ReliaQuest: lit, walled, and rigged
ReliaQuest got the full kit. A hanging LED wall and a 28-tile ground-level wall, six monitors from 43 to 80 inches plus a 65-inch touchscreen, and a Mac Aura LED wash-lighting package on its own truss and rigging to set the booth's mood. Audio ran on Meyer speakers with a Shure wireless and a Countryman headset for presenters.
Elastic: a theater on the floor
Elastic skipped LED for screens and sound. A 75-inch monitor anchored an in-booth theater, five 49-inch displays ran demos around the floor, and a rotating, internally lit hanging sign turned overhead. We carried the audio on Meyer speakers with a Shure wireless kit and ran the booth on a dedicated 10-megabit line with six hardwired drops. One of our techs was on it for five days, A/V and network both.
Devo: a beMatrix wall
Devo's booth centered on an 8-tile beMatrix LED wall in 2.5-millimeter tile, framed right into the booth structure. Six 4K monitors, from 32 to 65 inches, ran demos around it, fed by a rack of media players we set and ran.
IBM: banners and a tower
IBM went big and curved. Two LED hanging banners, 48 tiles of 2.3-millimeter curved into the corners, floated over a 30-tile LED tower, with eleven monitors running demos below. We also kitted the booth's registration and lead retrieval: five iPads and a dozen iPhones, preloaded and on data, plus the dedicated network behind it all.

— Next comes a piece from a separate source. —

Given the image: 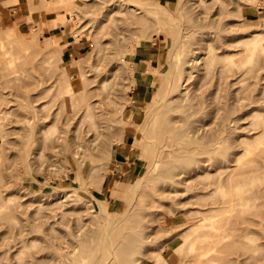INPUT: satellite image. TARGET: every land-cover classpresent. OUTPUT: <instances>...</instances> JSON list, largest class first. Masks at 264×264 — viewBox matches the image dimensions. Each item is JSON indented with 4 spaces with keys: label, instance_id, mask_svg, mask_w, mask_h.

Adlumin: a wall and three screens
Tailscale: a booth, built
Under the floor: the network
Most of what we did at Black Hat 2023 never showed up in a photo. Thirty-three booths ran on internet we ordered, pulled, and supported: four hundred forty megabits of dedicated bandwidth in all, mapped booth by booth and switched at each one, from a five-port at a startup pod to a sixteen-port smart switch at the big builds.
At a show where the public Wi-Fi is treated as a live threat, a hardwired line you control isn't a luxury. It's the whole job.